Le tribunal de première instance de Bruxelles a ordonné à l'État, ce mercredi, de mettre fin aux mesures exceptionnelles prises dans le cadre de la pandémie, et ce dans les 30 jours. Une astreinte de 5 000 euros par jour sera due si l'État ne se conforme pas à la décision.
La Ligue des Droits humains avait introduit, il y a trois semaines au nom de tous les Belges, une action en référé devant le tribunal de première instance de Bruxelles. Celui-ci a ordonné à l'État, ce mercredi, de mettre fin aux mesures exceptionnelles prises dans le cadre de la pandémie, et ce dans les 30 jours, a appris Le Soir. Une astreinte de 5 000 euros par jour sera due si l'État ne se conforme pas à la décision.

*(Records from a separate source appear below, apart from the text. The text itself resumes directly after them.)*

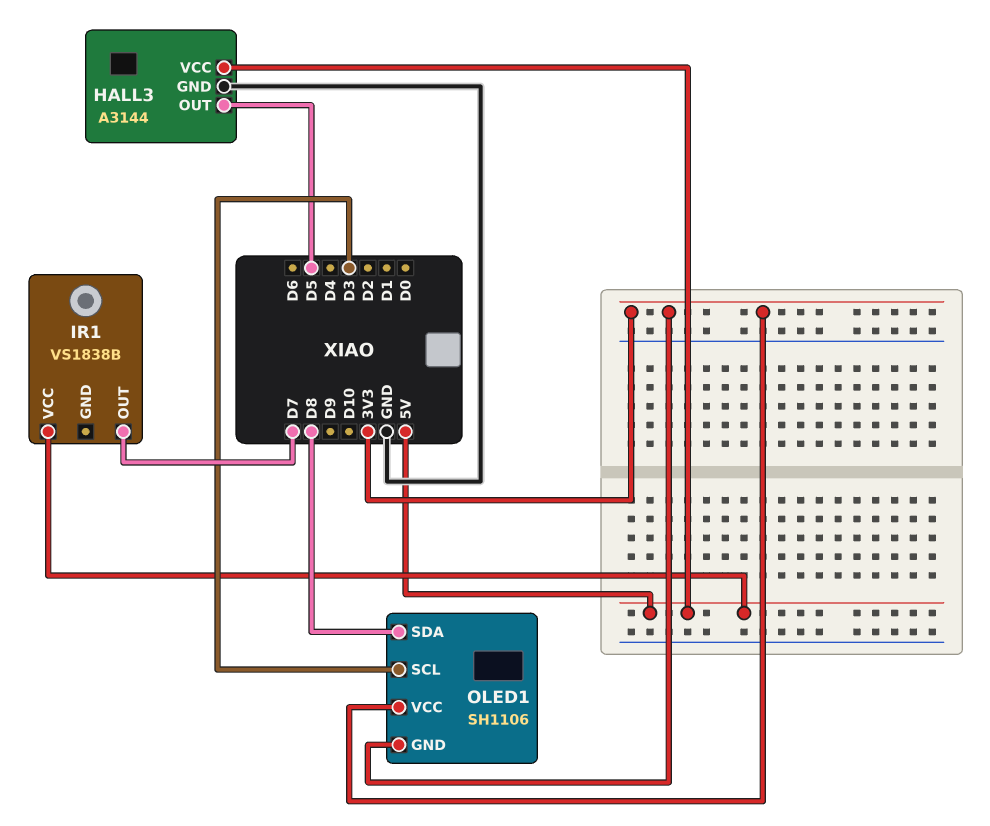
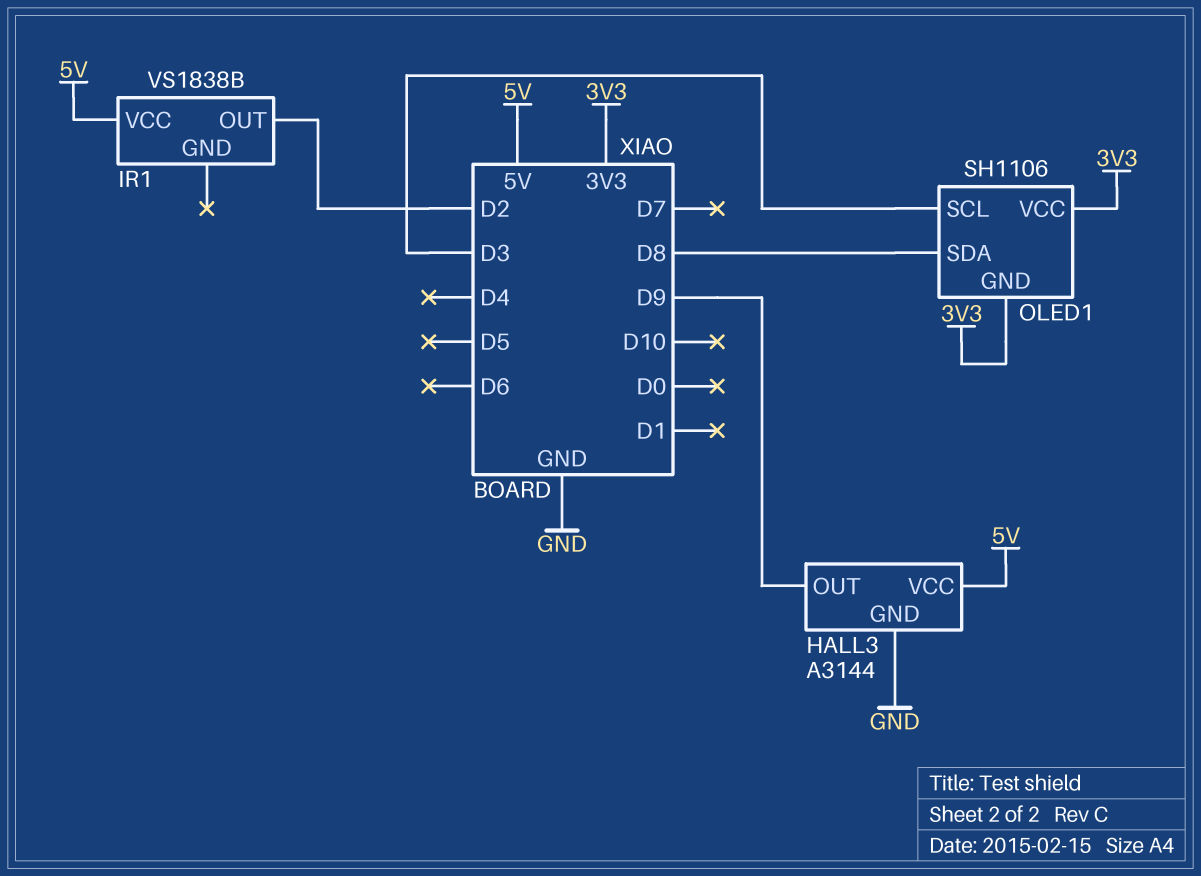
HALL3 pin OUT: D5 -> D9
IR1 pin OUT: D7 -> D2

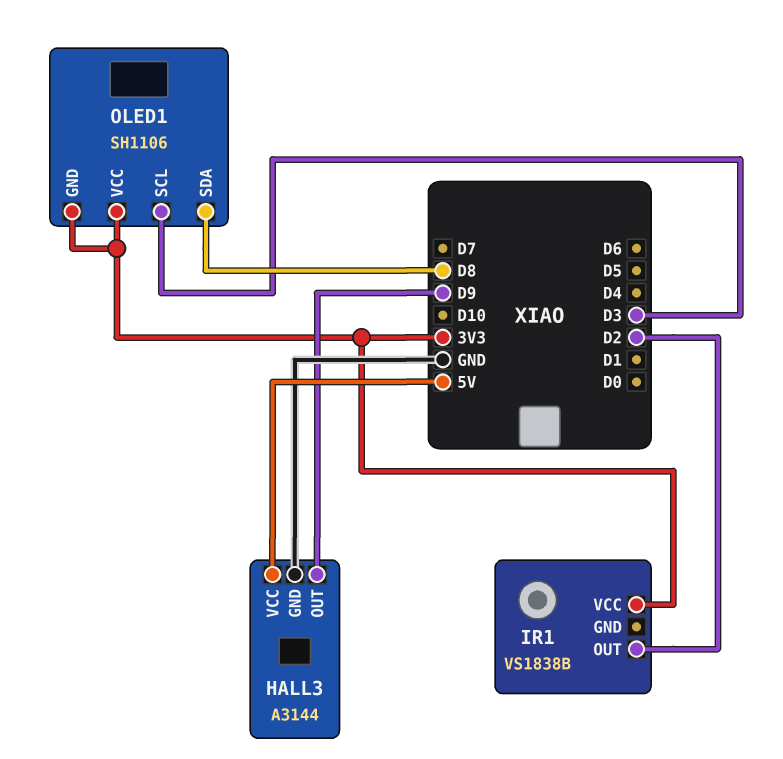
IR1 pin VCC: 5V -> 3V3

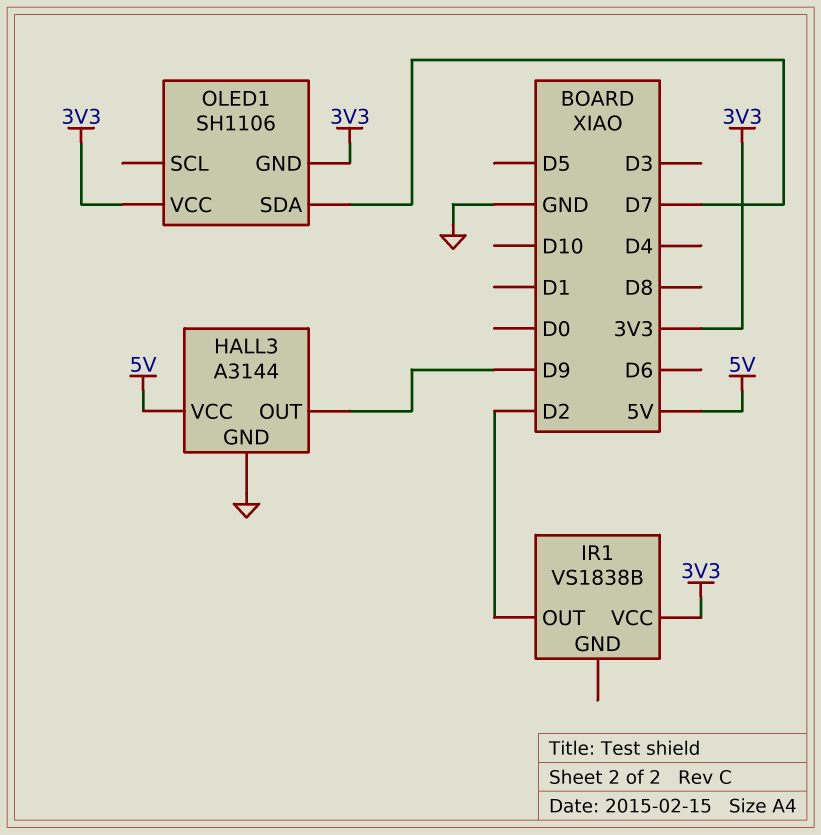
OLED1 pin SCL: D3 -> none
OLED1 pin SDA: D8 -> D7

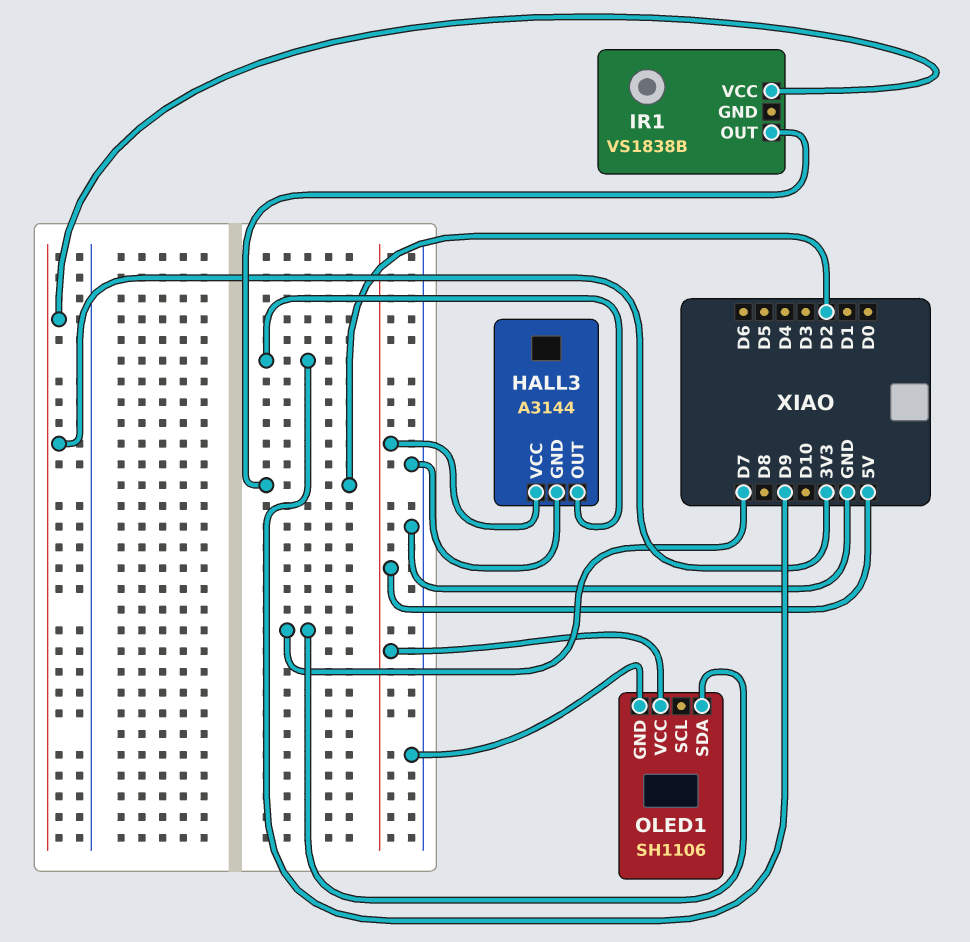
OLED1 pin GND: 3V3 -> GND
OLED1 pin VCC: 3V3 -> 5V

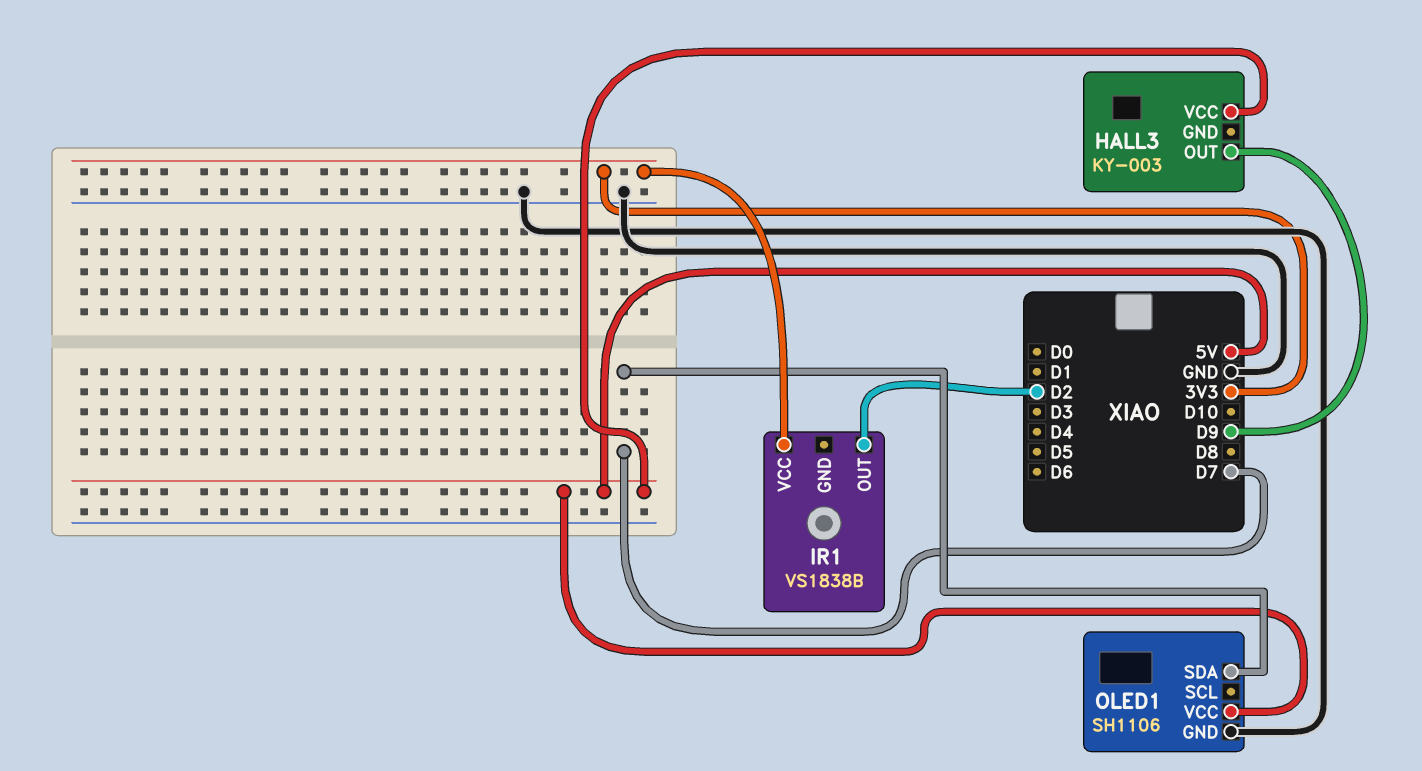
HALL3: A3144 -> KY-003
HALL3 pin GND: GND -> none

Le tribunal des référés a estimé que l'urgence invoquée par les demandeurs était établie par le fait de la prolongation jusqu'au 1er avril, par arrêté ministériel du 6 février dernier, des mesures querellées, et ce « sans qu'une réelle communication ait été faite sur le sujet ».
Les demandeurs mettaient en cause la responsabilité de l'État belge en ce qu'il aurait commis une faute en adoptant des mesures, par voie réglementaire, attentatoires aux libertés fondamentales « en méconnaissance des règles constitutionnelles et/ou légales qui lui imposent de s'abstenir ou d'agir dans un sens déterminé ». Aucune des trois lois invoquées par l'État belge pour restreindre les libertés des Belges, estimaient Me Despontin et Me Lackner pour la LDH, ne pouvaient servir de base sous-jacente à l'arrêté ministériel litigieux. L'arrêté ministériel, soulignaient les deux avocates, « viole le principe de subsidiarité du droit pénal, l'obligation de consultation du Conseil d'État et le principe de la sécurité juridique ».

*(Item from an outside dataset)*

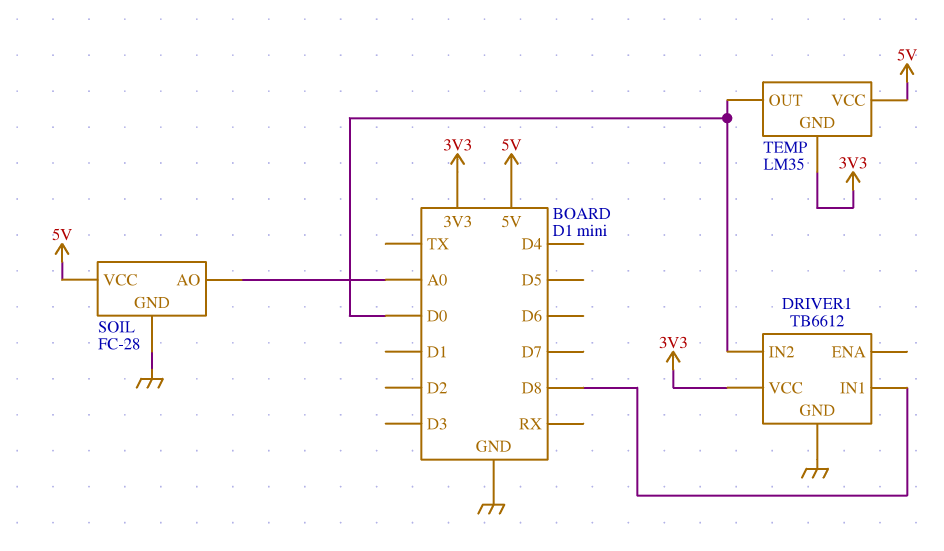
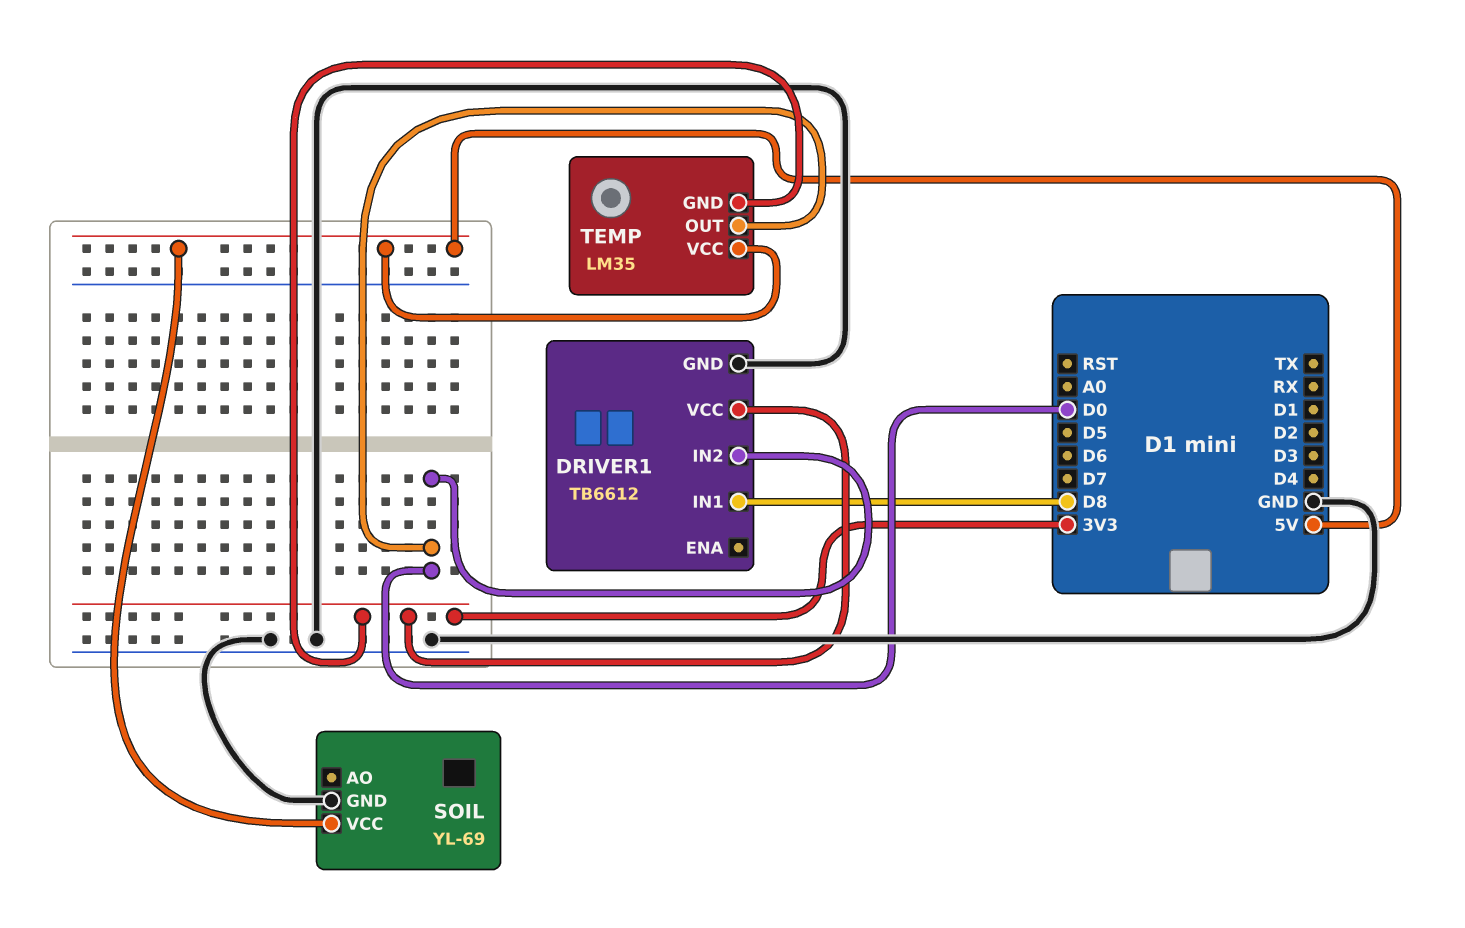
SOIL: FC-28 -> YL-69
SOIL pin AO: A0 -> none

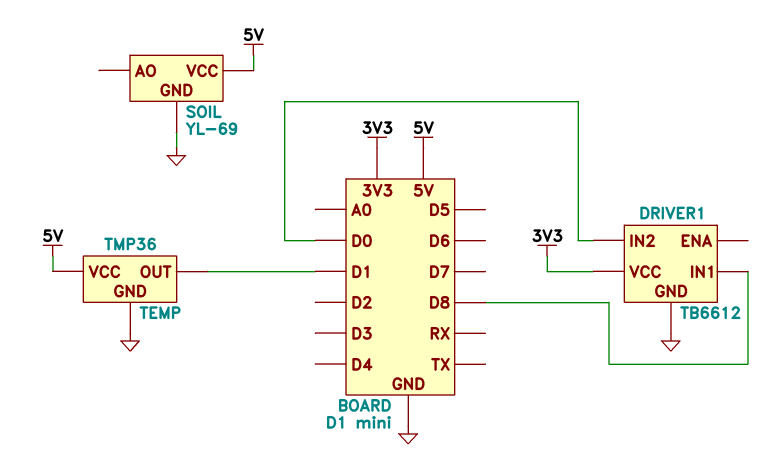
TEMP: LM35 -> TMP36
TEMP pin GND: 3V3 -> GND
TEMP pin OUT: D0 -> D1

ultimedia.comComme d'autres l'avaient fait avant, sans jusqu'ici obtenir gain de cause, la LDH soulignait que le défendeur, en l'occurrence l'État, « s'était abstenu de légiférer alors qu'il savait que l'arrêté ministériel était illégal » et que d'autre part, il a cautionné les poursuites et les sanctions pénales « illégales » liées à l'application de cet arrêté.
La principale loi sur laquelle se basait la ministre de l'Intérieur pour adopter les mesures « corona » est celle du 15 mai 2007 sur la société civile, qui concerne des mesures d'évacuation et qui a été adoptée suite à la catastrophe de Ghislenghien. Le tribunal de première instance constate, dans l'ordonnance rendue ce matin, que cette loi définit « de manière restrictive et prévisible les pouvoirs ainsi conférés à l'exécutif », et que la situation liée au covid n'est pas visée par cette loi. « La fermeture des divers établissements (culturels, festifs, sportifs, récréatifs, événementiels, horeca, des professions de contacts), la suspension de l'obligation scolaire, la limitation des rassemblements publics ou privés, la limitation de circuler depuis et vers la Belgique échappent aux notions que le langage courant nous impose des termes « réquisition et évacuation », conclut l'ordonnance.
Il apparaît, dit le tribunal de première instance, que les mesures restrictives des libertés constitutionnelles et des droits de l'homme, édictées par l'arrêté ministériel du 28 octobre 2020 et ses arrêtés subséquents « ne reposent, en apparence, pas sur une base légale suffisante ».
Le montant d'astreinte fixé à 5 000 euros/jour ne pourra excéder un total de 200 000 euros. « Au regard des circonstances complexes liées à la crise sanitaire et sans les remettre en cause », le tribunal a accordé un délai de 30 jours calendrier à l'État pour se conformer à la décision. Il serait étonnant que l'État n'interjette pas appel de cette décision.
Notons que la loi « pandémie », destinée à mettre fin à ces problématiques, sera débattue ce mercredi après-midi en commission à la Chambre.
Au cabinet du premier ministre, on ne réagit pas pour l'instant. On attend d'étudier le jugement du tribunal de première instance de Bruxelles.